Figure 5Potential of detecting subgroups in heterogeneous pathologies. The top row is a supervised analysis, with knowledge about the PPA variant; the bottom row is unsupervised, based only on image features. The colors in the plots code three PPA variants (L = logopenic, S = semantic, A = agrammatic). The PCA plot (top left) shows a natural segregation between the variants. Without any clinical information, the images are clustered with high accuracy (Rand Index = 0.71) (bottom left). The anatomical features extracted in the PLS-DA model (center) when patients are grouped by clinical information (top right) or clustered by image features (bottom right) are very similar, and agree with the anatomical features described for the variants, indicating that both methods yield groups based on the same anatomical pattern.

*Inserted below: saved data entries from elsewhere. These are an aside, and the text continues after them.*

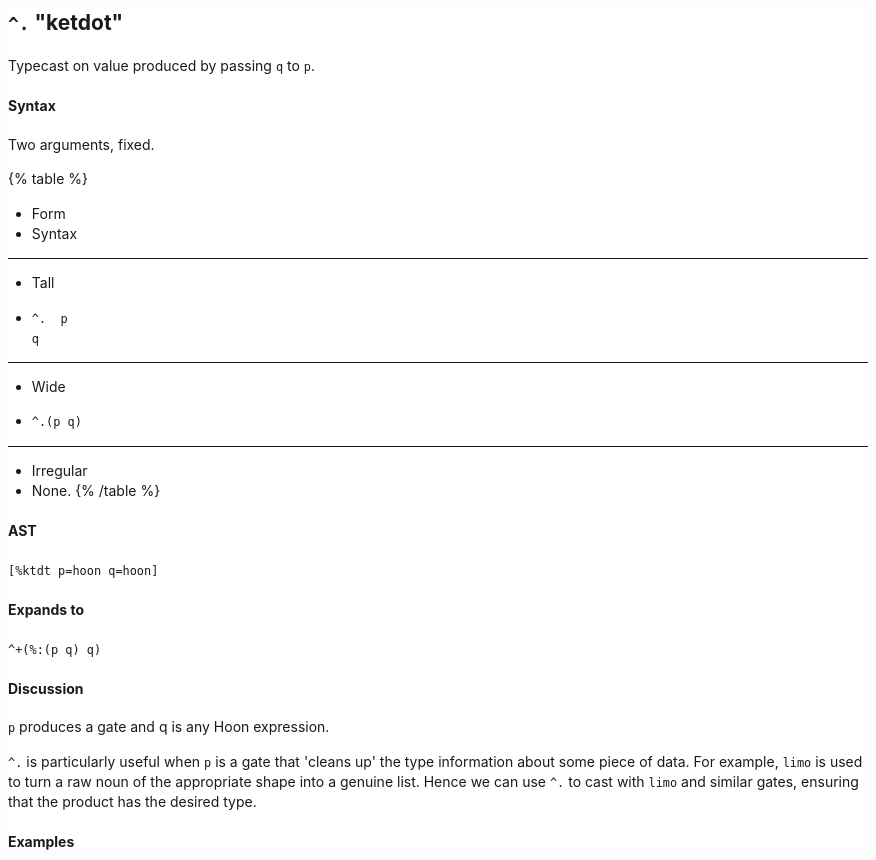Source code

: 
## `^.` "ketdot"

Typecast on value produced by passing `q` to `p`.

#### Syntax

Two arguments, fixed.

{% table %}

- Form
- Syntax

---

- Tall
- ```hoon
  ^.  p
  q
  ```

---

- Wide
- ```hoon
  ^.(p q)
  ```

---

- Irregular
- None.
{% /table %}

#### AST

```hoon
[%ktdt p=hoon q=hoon]
```

#### Expands to

```hoon
^+(%:(p q) q)
```

#### Discussion

`p` produces a gate and q is any Hoon expression.

`^.` is particularly useful when `p` is a gate that 'cleans up' the type information about some piece of data. For example, `limo` is used to turn a raw noun of the appropriate shape into a genuine list. Hence we can use `^.` to cast with `limo` and similar gates, ensuring that the product has the desired type.

#### Examples
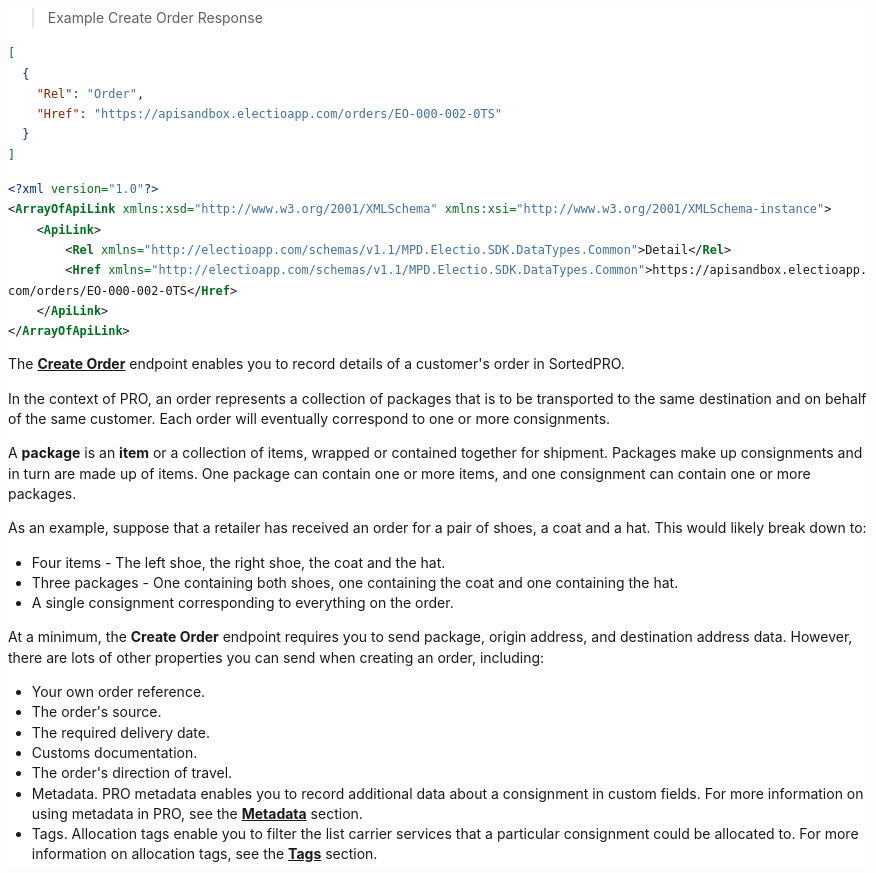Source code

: > Example Create Order Response

```json
[
  {
    "Rel": "Order",
    "Href": "https://apisandbox.electioapp.com/orders/EO-000-002-0TS"
  }
]
```

```xml
<?xml version="1.0"?>
<ArrayOfApiLink xmlns:xsd="http://www.w3.org/2001/XMLSchema" xmlns:xsi="http://www.w3.org/2001/XMLSchema-instance">
    <ApiLink>
        <Rel xmlns="http://electioapp.com/schemas/v1.1/MPD.Electio.SDK.DataTypes.Common">Detail</Rel>
        <Href xmlns="http://electioapp.com/schemas/v1.1/MPD.Electio.SDK.DataTypes.Common">https://apisandbox.electioapp.com/orders/EO-000-002-0TS</Href>
    </ApiLink>
</ArrayOfApiLink>
```

The **[Create Order](https://docs.electioapp.com/#/api/CreateOrder)** endpoint enables you to record details of a customer's order in SortedPRO. 

<aside class="info">
  In the context of PRO, an order represents a collection of packages that is to be transported to the same destination and on behalf of the same customer. Each order will eventually correspond to one or more consignments.

  A <strong>package</strong> is an <strong>item</strong> or a collection of items, wrapped or contained together for shipment. Packages make up consignments and in turn are made up of items. One package can contain one or more items, and one consignment can contain one or more packages.

  As an example, suppose that a retailer has received an order for a pair of shoes, a coat and a hat. This would likely break down to:

  * Four items - The left shoe, the right shoe, the coat and the hat.
  * Three packages - One containing both shoes, one containing the coat and one containing the hat.
  * A single consignment corresponding to everything on the order.
</aside>

At a minimum, the **Create Order** endpoint requires you to send package, origin address, and destination address data. However, there are lots of other properties you can send when creating an order, including:

* Your own order reference.
* The order's source.
* The required delivery date.
* Customs documentation.
* The order's direction of travel.
* Metadata. PRO metadata enables you to record additional data about a consignment in custom fields. For more information on using metadata in PRO, see the **[Metadata](#metadata)** section.
* Tags. Allocation tags enable you to filter the list carrier services that a particular consignment could be allocated to. For more information on allocation tags, see the **[Tags](#tags)** section.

Figure 6Pattern recognition and probabilistic diagnostic plots. This figure was created by inputting the probability of classification of each individual in different groups, i.e., the individual's chances of belonging to different groups, given by the PLS models. In the star plot (left), each star is an individual, and the colors are their true diagnosis. The x and y axis represent the diagnosis according to our classification models. The point where the stars cross the circles in each axis represents the probability of an individual's being labeled as having the diagnosis coded by that axis. The fact that the stars are elongated where the color (true diagnosis) agrees with the axis diagnosis indicates that the vast majority of patients are correctly classified. At right, a different representation of the same data, easier to visualize the probability of diagnoses in a single individual. Now, the colors represent the diagnosis given by our classification models. Each line represents an individual; the crossing point between the colored lines and the axial lines represents the probability of such an individual's being given that diagnosis. The four small panels at right show the probability curves of diagnosis for four selected individuals (bold arrows), color-coded by the true diagnosis. Y axis ranges from 0 to 1 and encodes the chance of the selected individual of being classified, by the algorithm, with the diagnosis in the X axis. For instance, the individual in the upper left quadrant has almost no chance (close to 0) of being classified as AT, a low chance of being classified as HD, a higher chance of being classified as control, and a high chance of being classified as AD. In fact, this individual had AD, as revealed by the color (purple) that represents the true diagnosis.